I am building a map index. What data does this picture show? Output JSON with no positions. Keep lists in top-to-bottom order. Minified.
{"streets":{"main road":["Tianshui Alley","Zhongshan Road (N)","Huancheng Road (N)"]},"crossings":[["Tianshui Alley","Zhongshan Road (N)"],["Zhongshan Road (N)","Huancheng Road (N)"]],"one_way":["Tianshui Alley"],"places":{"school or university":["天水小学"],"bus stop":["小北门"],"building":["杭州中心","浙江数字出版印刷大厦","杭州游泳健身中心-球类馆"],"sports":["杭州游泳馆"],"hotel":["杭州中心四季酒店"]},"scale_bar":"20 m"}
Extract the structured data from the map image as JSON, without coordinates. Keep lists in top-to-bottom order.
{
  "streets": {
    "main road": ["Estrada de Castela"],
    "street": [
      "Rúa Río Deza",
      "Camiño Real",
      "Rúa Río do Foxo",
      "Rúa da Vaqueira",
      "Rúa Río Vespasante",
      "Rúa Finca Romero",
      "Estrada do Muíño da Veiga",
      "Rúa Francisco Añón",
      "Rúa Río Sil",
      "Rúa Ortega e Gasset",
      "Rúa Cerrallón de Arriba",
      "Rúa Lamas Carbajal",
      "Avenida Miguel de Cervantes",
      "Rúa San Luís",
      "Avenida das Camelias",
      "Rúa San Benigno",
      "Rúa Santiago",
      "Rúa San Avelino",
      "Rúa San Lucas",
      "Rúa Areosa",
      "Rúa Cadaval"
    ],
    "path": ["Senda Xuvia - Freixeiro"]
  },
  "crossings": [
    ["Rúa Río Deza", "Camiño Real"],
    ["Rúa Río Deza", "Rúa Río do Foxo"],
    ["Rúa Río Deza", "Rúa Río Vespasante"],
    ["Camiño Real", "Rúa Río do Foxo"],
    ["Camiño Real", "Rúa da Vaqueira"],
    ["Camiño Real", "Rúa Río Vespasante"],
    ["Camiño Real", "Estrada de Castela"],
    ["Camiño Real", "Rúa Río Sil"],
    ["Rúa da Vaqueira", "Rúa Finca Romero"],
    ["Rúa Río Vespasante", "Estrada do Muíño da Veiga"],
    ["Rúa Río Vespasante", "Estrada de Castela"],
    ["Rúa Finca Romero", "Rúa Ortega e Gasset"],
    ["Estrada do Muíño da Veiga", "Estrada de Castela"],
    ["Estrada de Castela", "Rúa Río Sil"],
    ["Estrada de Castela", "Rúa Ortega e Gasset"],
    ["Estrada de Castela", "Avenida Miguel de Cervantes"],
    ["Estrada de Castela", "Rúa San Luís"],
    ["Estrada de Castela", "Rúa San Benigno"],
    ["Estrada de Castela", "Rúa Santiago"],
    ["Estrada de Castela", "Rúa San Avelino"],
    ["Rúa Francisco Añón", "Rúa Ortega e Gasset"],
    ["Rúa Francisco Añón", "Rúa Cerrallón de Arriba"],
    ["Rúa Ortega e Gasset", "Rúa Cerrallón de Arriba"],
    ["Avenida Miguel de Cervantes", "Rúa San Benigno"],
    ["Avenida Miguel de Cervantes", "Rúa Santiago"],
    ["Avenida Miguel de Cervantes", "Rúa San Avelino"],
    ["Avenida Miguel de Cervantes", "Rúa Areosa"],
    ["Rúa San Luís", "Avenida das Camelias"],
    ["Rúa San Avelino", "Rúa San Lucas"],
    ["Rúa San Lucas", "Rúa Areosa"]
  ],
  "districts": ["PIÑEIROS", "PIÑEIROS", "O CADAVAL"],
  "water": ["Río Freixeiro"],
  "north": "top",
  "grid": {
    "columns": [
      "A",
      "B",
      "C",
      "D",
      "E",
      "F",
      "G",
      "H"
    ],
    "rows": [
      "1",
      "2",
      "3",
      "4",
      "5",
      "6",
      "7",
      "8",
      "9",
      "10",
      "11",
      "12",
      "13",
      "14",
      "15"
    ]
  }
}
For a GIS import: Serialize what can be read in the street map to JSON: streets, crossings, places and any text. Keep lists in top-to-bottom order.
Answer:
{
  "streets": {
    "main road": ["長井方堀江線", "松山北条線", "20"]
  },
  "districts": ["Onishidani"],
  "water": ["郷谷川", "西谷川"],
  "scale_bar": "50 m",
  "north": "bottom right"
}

|---|

_About this task_: The number of lines in the data that contain the word "building" is all that should be stated.

_Finished exercise_: 2